Consciousness (in this context)
Having subjective experiences and self‑awareness. As of 2026, no AI system is scientifically recognized as conscious.
Training Data
The text (and sometimes other data) used to train AI models, from which they learn patterns and statistical relationships.
Hallucination (in AI)
When an AI system generates confident‑sounding but incorrect or made‑up information, revealing its reliance on patterns rather than verified understanding.

12. Final Check: Busting the Myth

One more question to solidify what you’ve learned.

Which statement best captures the current (2026) expert view of systems like ChatGPT?

  1. They are conscious beings that think and feel like humans but are trapped in a computer.
  2. They are advanced pattern‑prediction systems that generate fluent text based on training data, without proven consciousness or emotions.
  3. They are simple rule‑based programs that follow fixed scripts with no learning at all.
  4. They are definitely on the verge of becoming sentient, and most scientists agree they already have basic emotions.
Show Answer

Answer: B) They are advanced pattern‑prediction systems that generate fluent text based on training data, without proven consciousness or emotions.

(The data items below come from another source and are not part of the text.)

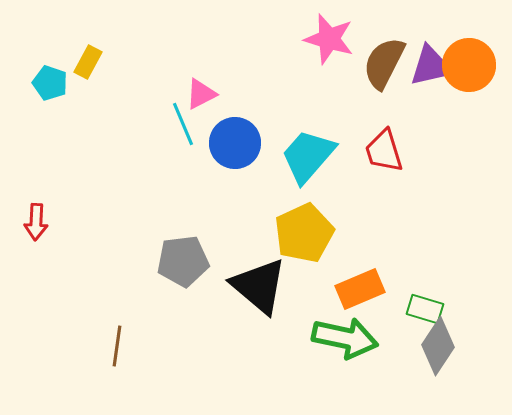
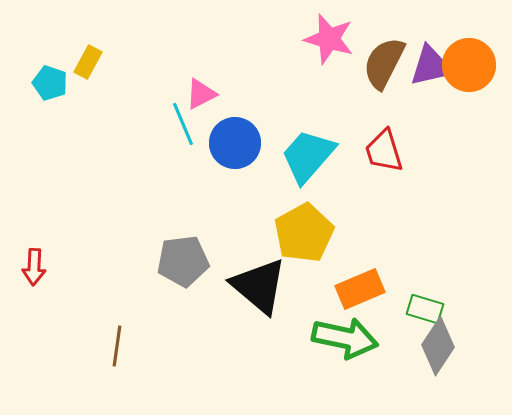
red arrow: moved 2 px left, 45 px down
yellow pentagon: rotated 4 degrees counterclockwise
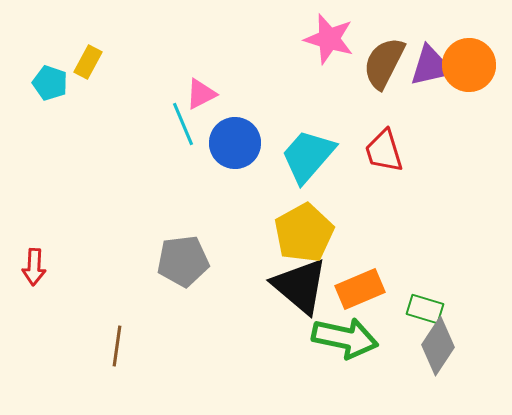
black triangle: moved 41 px right
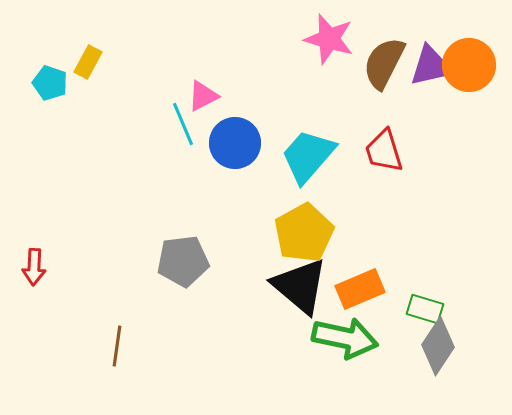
pink triangle: moved 2 px right, 2 px down
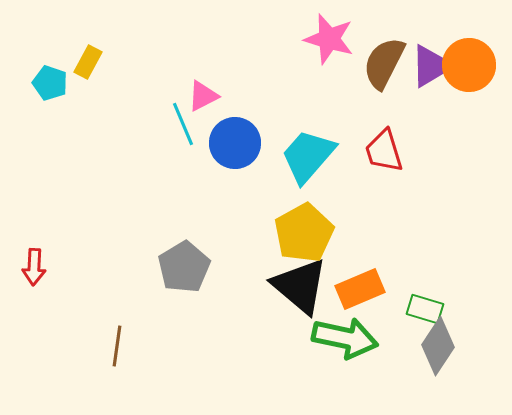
purple triangle: rotated 18 degrees counterclockwise
gray pentagon: moved 1 px right, 6 px down; rotated 24 degrees counterclockwise
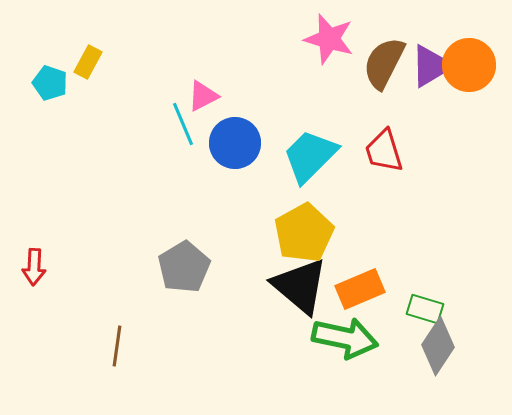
cyan trapezoid: moved 2 px right; rotated 4 degrees clockwise
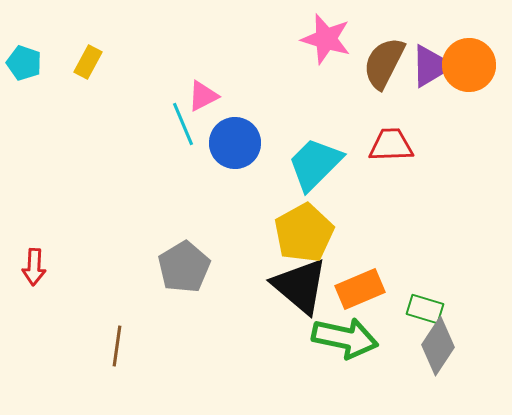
pink star: moved 3 px left
cyan pentagon: moved 26 px left, 20 px up
red trapezoid: moved 7 px right, 6 px up; rotated 105 degrees clockwise
cyan trapezoid: moved 5 px right, 8 px down
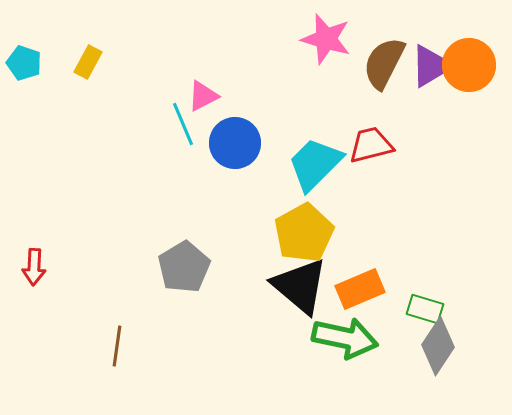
red trapezoid: moved 20 px left; rotated 12 degrees counterclockwise
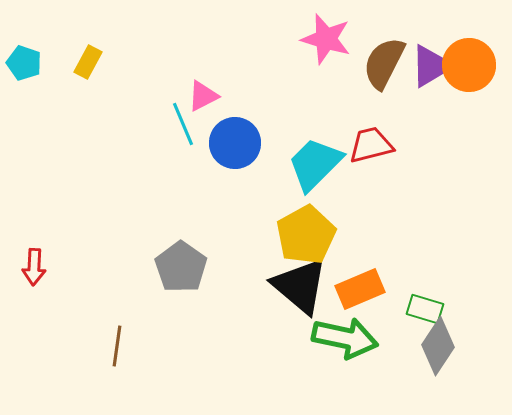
yellow pentagon: moved 2 px right, 2 px down
gray pentagon: moved 3 px left; rotated 6 degrees counterclockwise
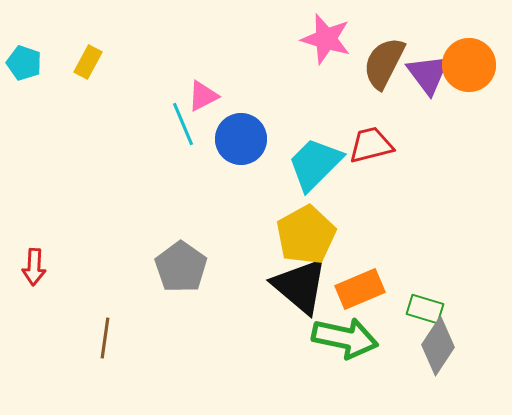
purple triangle: moved 3 px left, 8 px down; rotated 36 degrees counterclockwise
blue circle: moved 6 px right, 4 px up
brown line: moved 12 px left, 8 px up
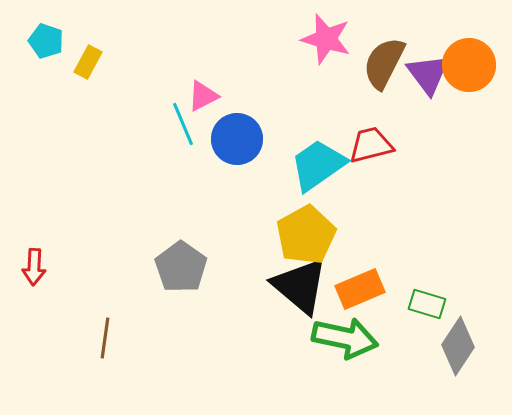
cyan pentagon: moved 22 px right, 22 px up
blue circle: moved 4 px left
cyan trapezoid: moved 3 px right, 1 px down; rotated 10 degrees clockwise
green rectangle: moved 2 px right, 5 px up
gray diamond: moved 20 px right
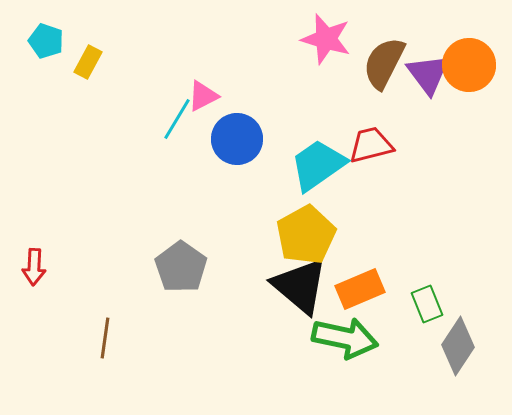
cyan line: moved 6 px left, 5 px up; rotated 54 degrees clockwise
green rectangle: rotated 51 degrees clockwise
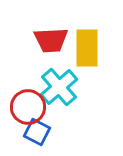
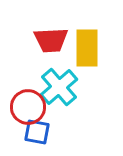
blue square: rotated 16 degrees counterclockwise
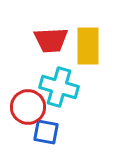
yellow rectangle: moved 1 px right, 2 px up
cyan cross: rotated 33 degrees counterclockwise
blue square: moved 9 px right
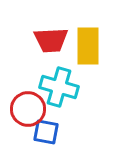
red circle: moved 2 px down
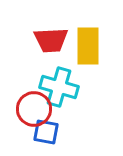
red circle: moved 6 px right
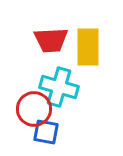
yellow rectangle: moved 1 px down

Current expert consensus is that large language models are powerful pattern‑prediction systems trained on massive datasets. They can generate human‑like text but there is no scientific evidence that they are conscious or have emotions. They are more advanced than simple rule‑based programs, but still not minds like ours.

Key Terms

Token
A unit of text (often a word or part of a word) that language models process and predict one after another.
Consciousness
In this context, the presence of subjective experience and self‑awareness. No current AI system is scientifically accepted as conscious.
Training Data
The collection of examples (such as text, images, or code) used to train an AI model so it can learn patterns and make predictions.
Neural Network
A type of machine learning model inspired by the structure of the brain, made up of layers of interconnected units (neurons) that adjust their weights during training to learn patterns in data.
Anthropomorphism
The tendency to attribute human thoughts, feelings, or intentions to non‑human entities, including AI systems.
Emergent Behavior
A capability that appears in a complex system because of its size and structure, not because it was directly programmed line by line.
Hallucination (AI)
When an AI generates confident‑sounding but false or unsupported information, revealing its reliance on patterns instead of true understanding.
Pattern Prediction
Using statistical relationships in data to guess what comes next, such as the next word in a sentence, without human‑style understanding.
Large Language Model (LLM)
A type of AI model trained on huge amounts of text to predict the next token in a sequence, enabling it to generate and analyze human‑like language.
Artificial Intelligence (AI)
A broad term for computer systems that perform tasks that typically require human intelligence, such as recognizing patterns, making predictions, or understanding language. In practice today, most AI is based on machine learning.